Fue precisamente después de casarse, y marcharse de aquella casa, cinco años después de la primera vez, cuando se atrevió a preguntar a su madre por el significado de dicho ritual. Y si se lo preguntó fue porque lo echaba de menos…
– Siempre que llegabas a casa olías a él – le dijo su madre, con las manos sobre sus rodillas, y dibujando una bonita sonrisa en su cara ¡Qué guapa era su madre!
– Olías como él, a mar y sudor… olías a tu padre. ¿Sabes…? Le echo tanto de menos…
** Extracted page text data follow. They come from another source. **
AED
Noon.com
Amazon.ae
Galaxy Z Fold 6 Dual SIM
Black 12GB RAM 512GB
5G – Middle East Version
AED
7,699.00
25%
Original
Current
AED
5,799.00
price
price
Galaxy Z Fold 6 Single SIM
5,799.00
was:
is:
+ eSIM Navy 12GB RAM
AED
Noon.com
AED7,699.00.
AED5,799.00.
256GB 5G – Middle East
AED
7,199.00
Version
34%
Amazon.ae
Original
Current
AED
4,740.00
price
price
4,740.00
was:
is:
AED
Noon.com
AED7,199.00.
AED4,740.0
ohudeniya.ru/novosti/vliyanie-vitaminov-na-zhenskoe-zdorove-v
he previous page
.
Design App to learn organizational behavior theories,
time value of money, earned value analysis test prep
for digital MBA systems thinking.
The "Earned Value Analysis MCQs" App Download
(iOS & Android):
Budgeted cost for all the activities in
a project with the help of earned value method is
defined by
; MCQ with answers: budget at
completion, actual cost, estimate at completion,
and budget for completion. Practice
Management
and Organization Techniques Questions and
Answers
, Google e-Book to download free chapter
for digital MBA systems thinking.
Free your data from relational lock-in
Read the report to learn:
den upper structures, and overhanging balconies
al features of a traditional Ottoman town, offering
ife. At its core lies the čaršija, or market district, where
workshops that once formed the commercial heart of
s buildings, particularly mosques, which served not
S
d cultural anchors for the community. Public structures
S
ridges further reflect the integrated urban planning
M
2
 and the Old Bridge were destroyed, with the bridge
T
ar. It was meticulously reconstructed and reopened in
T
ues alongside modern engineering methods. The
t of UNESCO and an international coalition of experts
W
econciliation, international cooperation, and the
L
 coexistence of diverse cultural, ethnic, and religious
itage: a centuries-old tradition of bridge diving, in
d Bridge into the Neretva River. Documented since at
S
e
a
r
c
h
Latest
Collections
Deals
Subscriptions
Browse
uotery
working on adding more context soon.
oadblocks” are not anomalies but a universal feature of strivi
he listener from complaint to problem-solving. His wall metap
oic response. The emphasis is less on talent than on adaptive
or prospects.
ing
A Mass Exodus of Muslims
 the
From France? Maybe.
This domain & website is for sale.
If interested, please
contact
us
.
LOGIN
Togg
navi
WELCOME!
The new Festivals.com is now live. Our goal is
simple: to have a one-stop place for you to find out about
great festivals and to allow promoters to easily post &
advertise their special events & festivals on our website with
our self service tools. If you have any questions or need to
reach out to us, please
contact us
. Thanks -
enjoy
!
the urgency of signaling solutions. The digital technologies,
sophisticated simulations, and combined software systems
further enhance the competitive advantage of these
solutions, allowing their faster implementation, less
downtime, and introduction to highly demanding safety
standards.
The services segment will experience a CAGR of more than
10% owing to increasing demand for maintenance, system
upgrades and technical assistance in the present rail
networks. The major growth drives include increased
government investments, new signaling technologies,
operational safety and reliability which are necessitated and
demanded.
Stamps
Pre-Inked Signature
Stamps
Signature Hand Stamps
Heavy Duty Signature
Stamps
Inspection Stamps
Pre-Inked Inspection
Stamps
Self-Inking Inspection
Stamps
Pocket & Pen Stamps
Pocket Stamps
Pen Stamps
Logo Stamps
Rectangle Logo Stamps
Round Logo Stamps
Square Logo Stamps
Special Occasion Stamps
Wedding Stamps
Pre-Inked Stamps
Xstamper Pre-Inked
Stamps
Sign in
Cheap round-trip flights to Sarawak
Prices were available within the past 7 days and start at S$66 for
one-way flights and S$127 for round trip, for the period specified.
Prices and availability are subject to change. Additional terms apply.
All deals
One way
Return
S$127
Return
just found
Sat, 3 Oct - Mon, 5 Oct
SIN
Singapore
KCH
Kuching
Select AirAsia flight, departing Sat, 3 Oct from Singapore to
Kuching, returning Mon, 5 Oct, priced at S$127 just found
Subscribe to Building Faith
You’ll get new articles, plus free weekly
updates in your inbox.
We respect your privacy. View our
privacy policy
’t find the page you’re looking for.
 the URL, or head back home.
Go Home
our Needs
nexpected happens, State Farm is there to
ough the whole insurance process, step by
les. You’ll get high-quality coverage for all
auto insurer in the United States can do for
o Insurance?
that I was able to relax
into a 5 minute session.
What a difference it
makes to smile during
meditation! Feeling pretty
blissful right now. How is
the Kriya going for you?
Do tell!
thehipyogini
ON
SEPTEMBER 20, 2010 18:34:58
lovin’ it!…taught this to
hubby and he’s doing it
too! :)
Juan vuelve a la habitación, y quiere llorar como los demás, pero no puede.
- ¡Yo nunca he olido a nada, mamá» – le dice, oliéndose por entre la camisa antes de cerrar los botones y salir de la habitación visiblemente enfadado con el todopoderoso… Es entonces cuando, por fin, se atreve a llorar.
Juan se aleja gritando una y otra vez lo mismo: «Nunca he olido a nada, nunca»
Su esposa le mira alejarse de la habitación mientras piensa en lo equivocado que está… Aún no ha pasado una noche, desde que está con él, en que no se eche sobre su pecho, aspire ese aroma de salitre, y se sienta segura.